MacRory focused his attention on the difficulties of Catholic Schools under the Stormont Government. He expressed concern about the lack of funding towards denominational schools in northern Ireland. MacRory spoke lucidly and supported organisations that worked with youths, for example The Society of St John Bosco. He assisted the dependents of the six county political prisoners and internees. He was foremost in promoting the ‘Cause’ of Beautification of Oliver Plunkett, the martyred Archbishop of Armagh. He was also devoted to the work of the foreign missions.

MacRory travelled widely. He was appointed Papal Legate in 1933 at the laying of the foundation stone of Liverpool’s great Cathedral; and again in 1934, as Legate to the National Eucharistic Congress in Melbourne where he met an old friend from Maynooth, the Irish-born Archbishop of Melbourne, Dr Mannix. He led a pilgrimage to the shrine of the Blessed Oliver Plunkett at Downside Abbey in Somerset and he travelled to America. In 1938 he spoke out against pagan philosophy of the then triumphant national socialism. During the Second World War his voice was added to many other religious leaders in calling for peace. He approved of de Valera’s policy of neutrality and resented the presence of allied troops in Northern Ireland. On the diamond jubilee of his ordination he was presented with a marble altar for his private oratory. Cardinal MacRory died of a heart attack at his residence in Armagh on 13 October 1945. His funeral, which was broadcast by Radio Éireann, was attended by representatives from both sides of the border. He was buried in the primate’s plot of St Patrick’s Cemetery, Armagh. His Episcopal motto was Fortis in Fide (Strong in Faith).

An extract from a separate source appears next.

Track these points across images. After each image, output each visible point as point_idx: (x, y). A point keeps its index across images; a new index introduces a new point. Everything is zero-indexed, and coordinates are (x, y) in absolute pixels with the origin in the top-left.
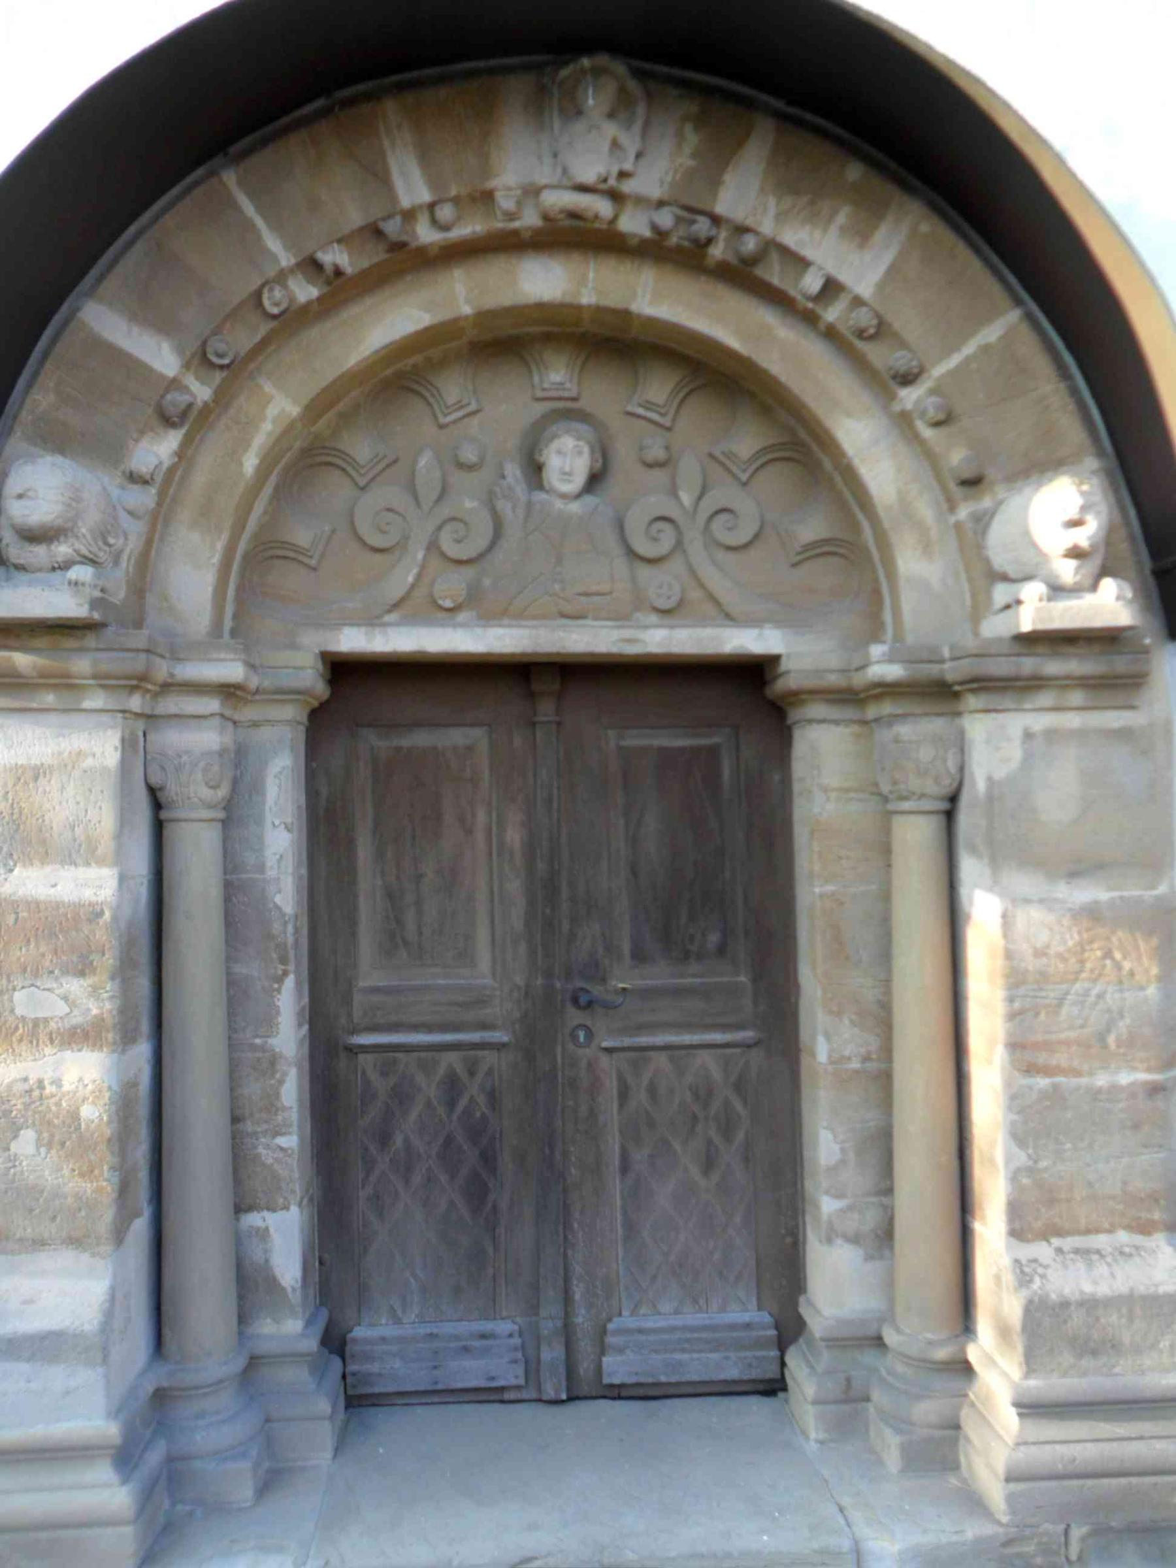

Writings, Biography, & Studies. Joseph MacRory, The Gospel of St. John (Dublin 1914). Joseph MacRory, The New Testament and divorce (Dublin 1934). Joseph MacRory, The Epistles of St. Paul to the Corinthians (Dublin 1935). Emmet J. Larkin, The historical dimensions of Irish Catholicism (New York 1976). Kate Newman, Dictionary of Ulster Biography (Belfast 1993). Louis McRedmond, Modern Irish Lives: Dictionary of 20th-century Irish Biography (Dublin 1996). Stewart J. Brown & David W. Miller (eds.), Piety and power in Ireland, 1760-1960: essays in honour of Emmet Larkin (Belfast & Notre Dame 2000). D. J Hickey & J. E. Doherty, A New Dictionary of Irish History (Dublin, 2003). Brian Lalor, The Encyclopedia of Ireland (Yale 2003).